The Curious Importance of How and When Hearing Requests Are Filed with ICE

By Dan Cadman on October 9, 2018

A few days ago, Law 360 (partially behind a paywall) published an article about a case in which a company, United Valve LP of Texas, decided to contest civil fines being levied against it by Immigration and Customs Enforcement (ICE) for the use of illegal alien workers.

Companies charged with such violations under Section 274A of the Immigration and Nationality Act (INA) have such a right via a hearing before the Office of the Chief Administrative Hearing Officer (OCAHO) within the Justice Department's Executive Office for Immigration Review (EOIR).

In the instant case, the company decided at the very last moment — literally on the final day — to file the request for hearing with the charging ICE office by courier delivery. The courier was prohibited from effecting delivery to the office by security guards and, as they instructed, took it instead to a drop box, where he apparently posted a photo of himself dropping it off.

Later, the company received notice from ICE that, because of failure to file a timely request for a hearing, the fines were deemed final and payable. United Valve in turn sued in U.S. district court, where the matter is still pending.

It is clear from the undertone of the Law 360 article that there is no understanding at all as to why official government offices should decline to accept courier-carried documents; one gets the sense that it was looked upon as arbitrary and capricious. This, in turn, puzzles me. The reason is, quite simply, for the safety and security of everyone in that building, ICE employees or otherwise.

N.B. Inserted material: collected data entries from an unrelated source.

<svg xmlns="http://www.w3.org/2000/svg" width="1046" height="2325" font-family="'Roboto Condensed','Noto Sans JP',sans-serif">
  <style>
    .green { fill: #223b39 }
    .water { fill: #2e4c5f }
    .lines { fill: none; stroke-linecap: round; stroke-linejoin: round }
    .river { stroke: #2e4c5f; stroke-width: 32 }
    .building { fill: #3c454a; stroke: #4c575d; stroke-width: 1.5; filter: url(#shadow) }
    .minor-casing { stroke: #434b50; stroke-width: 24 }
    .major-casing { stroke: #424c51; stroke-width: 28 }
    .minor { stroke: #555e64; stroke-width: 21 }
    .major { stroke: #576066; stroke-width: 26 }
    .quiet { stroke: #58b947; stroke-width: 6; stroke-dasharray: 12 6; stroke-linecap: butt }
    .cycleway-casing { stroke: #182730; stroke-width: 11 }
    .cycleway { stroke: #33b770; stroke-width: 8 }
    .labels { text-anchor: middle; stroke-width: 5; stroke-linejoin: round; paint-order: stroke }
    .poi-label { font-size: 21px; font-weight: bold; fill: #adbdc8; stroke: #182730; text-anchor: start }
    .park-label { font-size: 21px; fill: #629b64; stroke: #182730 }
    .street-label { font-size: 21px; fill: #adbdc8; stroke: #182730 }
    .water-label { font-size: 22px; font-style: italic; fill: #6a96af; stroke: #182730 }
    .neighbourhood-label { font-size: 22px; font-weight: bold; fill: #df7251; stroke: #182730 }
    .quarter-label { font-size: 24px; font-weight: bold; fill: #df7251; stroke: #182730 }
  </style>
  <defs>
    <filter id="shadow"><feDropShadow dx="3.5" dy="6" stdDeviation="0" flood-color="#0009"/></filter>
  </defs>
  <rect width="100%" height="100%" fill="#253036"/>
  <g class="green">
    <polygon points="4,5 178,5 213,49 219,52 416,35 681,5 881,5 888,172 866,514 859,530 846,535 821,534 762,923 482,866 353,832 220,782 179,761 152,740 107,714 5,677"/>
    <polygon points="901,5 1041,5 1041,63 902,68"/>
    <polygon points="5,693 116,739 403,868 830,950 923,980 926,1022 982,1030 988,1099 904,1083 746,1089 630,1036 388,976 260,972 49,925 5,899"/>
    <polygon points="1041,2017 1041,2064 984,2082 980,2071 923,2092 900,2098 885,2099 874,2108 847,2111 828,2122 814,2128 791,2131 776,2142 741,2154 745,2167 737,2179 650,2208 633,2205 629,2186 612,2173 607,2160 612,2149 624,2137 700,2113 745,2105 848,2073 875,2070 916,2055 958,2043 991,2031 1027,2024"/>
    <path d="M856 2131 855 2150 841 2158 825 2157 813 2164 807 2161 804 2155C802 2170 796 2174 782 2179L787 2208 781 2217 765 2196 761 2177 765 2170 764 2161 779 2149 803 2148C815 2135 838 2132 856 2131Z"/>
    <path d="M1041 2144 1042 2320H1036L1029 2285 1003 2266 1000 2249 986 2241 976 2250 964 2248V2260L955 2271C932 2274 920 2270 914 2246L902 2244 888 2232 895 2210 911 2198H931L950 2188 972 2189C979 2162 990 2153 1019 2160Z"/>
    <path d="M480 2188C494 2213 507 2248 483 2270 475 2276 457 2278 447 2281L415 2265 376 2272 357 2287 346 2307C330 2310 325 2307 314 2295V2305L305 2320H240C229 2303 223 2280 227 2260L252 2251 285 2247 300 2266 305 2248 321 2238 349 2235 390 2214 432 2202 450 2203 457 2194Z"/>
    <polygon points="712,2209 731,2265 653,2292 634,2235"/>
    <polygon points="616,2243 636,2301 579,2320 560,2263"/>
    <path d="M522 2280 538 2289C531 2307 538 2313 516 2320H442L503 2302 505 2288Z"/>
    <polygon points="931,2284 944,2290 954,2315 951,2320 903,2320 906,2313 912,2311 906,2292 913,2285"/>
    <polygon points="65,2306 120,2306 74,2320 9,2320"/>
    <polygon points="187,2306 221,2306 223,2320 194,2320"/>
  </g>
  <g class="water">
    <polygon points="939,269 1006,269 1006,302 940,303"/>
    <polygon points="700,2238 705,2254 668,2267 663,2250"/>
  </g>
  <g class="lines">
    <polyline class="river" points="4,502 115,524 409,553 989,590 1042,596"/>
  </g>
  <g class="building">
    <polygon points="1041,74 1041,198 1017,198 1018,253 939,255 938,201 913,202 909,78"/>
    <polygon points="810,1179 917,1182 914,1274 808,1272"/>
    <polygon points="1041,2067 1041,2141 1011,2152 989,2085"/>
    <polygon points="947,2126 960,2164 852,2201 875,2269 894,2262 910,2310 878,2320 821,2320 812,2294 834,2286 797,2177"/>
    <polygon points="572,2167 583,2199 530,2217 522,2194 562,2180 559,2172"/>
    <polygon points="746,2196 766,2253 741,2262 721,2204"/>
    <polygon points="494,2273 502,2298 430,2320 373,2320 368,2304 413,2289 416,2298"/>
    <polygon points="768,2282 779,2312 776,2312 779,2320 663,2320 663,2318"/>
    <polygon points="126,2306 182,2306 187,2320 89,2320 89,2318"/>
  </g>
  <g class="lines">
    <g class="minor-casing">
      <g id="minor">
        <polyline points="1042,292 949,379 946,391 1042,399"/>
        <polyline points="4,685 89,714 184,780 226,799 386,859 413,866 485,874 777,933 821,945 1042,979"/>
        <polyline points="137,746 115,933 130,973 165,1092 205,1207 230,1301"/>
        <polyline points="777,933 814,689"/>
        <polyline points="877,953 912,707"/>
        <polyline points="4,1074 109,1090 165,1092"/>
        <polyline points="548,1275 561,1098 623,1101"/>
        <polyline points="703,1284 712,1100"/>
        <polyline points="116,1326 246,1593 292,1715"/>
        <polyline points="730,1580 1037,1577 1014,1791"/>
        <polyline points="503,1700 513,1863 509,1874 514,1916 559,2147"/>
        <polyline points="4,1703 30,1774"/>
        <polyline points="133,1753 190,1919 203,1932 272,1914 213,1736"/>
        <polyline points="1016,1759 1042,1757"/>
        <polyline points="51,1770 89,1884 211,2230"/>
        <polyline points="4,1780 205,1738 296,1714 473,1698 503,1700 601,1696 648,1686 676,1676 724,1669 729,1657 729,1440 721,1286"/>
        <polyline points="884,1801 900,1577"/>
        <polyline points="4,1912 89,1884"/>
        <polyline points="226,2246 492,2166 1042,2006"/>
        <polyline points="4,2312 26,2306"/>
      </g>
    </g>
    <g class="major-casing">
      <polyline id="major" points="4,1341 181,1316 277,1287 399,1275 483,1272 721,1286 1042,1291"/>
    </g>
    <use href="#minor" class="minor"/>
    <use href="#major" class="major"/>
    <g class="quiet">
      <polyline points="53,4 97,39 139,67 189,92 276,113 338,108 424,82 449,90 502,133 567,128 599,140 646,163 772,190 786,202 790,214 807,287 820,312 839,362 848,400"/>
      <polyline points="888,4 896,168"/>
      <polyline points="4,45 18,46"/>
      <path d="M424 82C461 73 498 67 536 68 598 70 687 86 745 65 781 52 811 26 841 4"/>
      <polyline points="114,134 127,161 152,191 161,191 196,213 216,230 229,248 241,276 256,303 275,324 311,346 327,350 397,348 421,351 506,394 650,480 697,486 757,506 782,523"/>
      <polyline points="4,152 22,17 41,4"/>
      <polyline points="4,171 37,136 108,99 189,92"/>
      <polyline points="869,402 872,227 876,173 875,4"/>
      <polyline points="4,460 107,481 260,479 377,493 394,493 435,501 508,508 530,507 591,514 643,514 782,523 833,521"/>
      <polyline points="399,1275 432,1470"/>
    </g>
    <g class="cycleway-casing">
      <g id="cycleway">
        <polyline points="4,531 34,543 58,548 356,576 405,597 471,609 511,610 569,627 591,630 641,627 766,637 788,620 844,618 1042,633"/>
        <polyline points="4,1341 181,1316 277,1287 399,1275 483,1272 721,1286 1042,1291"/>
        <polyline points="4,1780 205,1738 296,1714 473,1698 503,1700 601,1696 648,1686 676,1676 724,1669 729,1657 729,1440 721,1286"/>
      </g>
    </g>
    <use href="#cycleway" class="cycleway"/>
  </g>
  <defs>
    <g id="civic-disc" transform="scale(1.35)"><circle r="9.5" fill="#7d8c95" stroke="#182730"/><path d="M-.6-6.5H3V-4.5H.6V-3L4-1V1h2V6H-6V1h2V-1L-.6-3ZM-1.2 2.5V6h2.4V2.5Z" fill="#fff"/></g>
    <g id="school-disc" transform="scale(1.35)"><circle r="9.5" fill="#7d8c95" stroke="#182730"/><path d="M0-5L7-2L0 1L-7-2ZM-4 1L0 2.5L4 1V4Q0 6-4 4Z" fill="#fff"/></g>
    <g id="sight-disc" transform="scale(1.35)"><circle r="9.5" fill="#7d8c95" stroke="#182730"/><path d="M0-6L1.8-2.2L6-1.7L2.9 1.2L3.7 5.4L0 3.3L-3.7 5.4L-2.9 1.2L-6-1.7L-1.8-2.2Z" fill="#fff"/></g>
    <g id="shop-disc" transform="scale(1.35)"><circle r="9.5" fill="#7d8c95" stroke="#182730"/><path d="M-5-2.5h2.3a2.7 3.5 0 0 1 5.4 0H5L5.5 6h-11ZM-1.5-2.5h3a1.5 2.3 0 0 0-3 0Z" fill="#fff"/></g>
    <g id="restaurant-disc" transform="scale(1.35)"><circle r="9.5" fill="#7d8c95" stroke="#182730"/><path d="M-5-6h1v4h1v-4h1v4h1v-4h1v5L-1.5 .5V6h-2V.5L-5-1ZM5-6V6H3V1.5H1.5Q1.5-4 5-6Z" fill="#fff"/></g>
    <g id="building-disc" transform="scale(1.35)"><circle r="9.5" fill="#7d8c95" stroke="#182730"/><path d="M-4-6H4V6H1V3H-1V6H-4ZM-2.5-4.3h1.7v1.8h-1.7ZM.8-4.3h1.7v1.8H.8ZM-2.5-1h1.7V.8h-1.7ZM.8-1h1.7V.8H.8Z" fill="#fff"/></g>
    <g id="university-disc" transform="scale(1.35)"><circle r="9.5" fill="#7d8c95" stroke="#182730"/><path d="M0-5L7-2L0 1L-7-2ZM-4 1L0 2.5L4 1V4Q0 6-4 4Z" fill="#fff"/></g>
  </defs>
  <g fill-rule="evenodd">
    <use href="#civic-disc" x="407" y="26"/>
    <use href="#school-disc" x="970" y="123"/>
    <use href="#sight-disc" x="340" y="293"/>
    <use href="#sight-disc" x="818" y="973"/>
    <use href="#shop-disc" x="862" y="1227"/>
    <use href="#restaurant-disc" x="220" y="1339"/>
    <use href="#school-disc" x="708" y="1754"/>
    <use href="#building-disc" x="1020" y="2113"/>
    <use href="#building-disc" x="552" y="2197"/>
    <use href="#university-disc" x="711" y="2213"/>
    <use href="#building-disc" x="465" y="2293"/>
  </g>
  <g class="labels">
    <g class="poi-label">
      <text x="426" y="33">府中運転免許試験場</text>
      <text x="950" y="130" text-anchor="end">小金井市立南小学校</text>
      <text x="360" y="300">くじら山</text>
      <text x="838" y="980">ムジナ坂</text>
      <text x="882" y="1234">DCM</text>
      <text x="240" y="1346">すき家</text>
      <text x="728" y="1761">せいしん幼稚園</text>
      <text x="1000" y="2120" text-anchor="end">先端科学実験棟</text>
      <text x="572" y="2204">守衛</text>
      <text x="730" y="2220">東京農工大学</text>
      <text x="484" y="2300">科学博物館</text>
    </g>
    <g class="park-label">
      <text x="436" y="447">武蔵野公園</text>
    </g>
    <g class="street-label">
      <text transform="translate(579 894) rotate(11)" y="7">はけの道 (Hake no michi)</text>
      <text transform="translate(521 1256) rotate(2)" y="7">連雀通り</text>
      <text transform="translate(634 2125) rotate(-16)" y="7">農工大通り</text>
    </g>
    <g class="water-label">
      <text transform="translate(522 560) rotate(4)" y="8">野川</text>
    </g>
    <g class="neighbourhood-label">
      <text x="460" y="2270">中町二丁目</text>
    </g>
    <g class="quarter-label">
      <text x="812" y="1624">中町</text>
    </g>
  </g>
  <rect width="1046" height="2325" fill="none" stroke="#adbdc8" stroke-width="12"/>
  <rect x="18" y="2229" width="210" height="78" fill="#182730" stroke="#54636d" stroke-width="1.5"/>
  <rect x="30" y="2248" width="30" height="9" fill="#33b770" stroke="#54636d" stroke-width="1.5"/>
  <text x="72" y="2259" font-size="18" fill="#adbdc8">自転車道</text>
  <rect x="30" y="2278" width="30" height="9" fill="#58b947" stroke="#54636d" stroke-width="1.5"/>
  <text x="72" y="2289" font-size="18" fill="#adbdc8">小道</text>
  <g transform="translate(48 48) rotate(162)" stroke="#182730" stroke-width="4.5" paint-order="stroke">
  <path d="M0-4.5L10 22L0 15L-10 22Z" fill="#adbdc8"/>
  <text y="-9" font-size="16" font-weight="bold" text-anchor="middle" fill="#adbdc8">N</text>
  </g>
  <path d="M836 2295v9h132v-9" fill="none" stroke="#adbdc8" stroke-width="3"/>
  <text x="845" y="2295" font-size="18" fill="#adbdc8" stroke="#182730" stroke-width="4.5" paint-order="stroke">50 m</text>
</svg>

Federal agencies have become extremely cautious in a post-9/11 era about accepting anything that isn't routed appropriately through the mails. And it isn't just about improvised explosive devices (IEDs), although that is certainly a risk, as the Unabomber has showed us in the past. It is also about the potential delivery of poisons and toxic chemicals and powders in those packages.

Google the phrase "ricin in the mail" and you will see a disturbing list of the many times malefactors have attempted to deliver the deadly poison ricin by courier or mail. It happened again just last week, when a subsequently identified-and-arrested individual attempted to mail castor beans (from which ricin is made) to the White House and Pentagon. Shortly afterwards, a "white powdery substance" that turned out to be non-toxic was mailed to Sen. Ted Cruz's Houston campaign headquarters.

While nothing can completely eliminate those risks, establishing a required delivery regimen at least minimizes them, because the U.S. Postal Service exercises a tremendous amount of caution in how it handles documents and packages these days, and with good reason. Some postal collection centers now not only x-ray and bio-test packages for evidence of IEDs or trace levels of poisons, but in Washington, D.C., they even require their employees to wear hazmat suits while handling packages.

But back to the dilemma confronted by United Valve: I don't know whether the courier delivery attempt occurred during or after business hours — which certainly makes a difference in the context of timeliness of the decision to appeal, as surely as it would if one were to attempt to file an appeal with a court after the end of the day that the appeal was due. But if the courier's photo shows a timely attempt at delivery to the drop box during business hours, then it seems to me that ICE should move to dismiss the lawsuit, by agreeing to give the company its day in OCAHO court.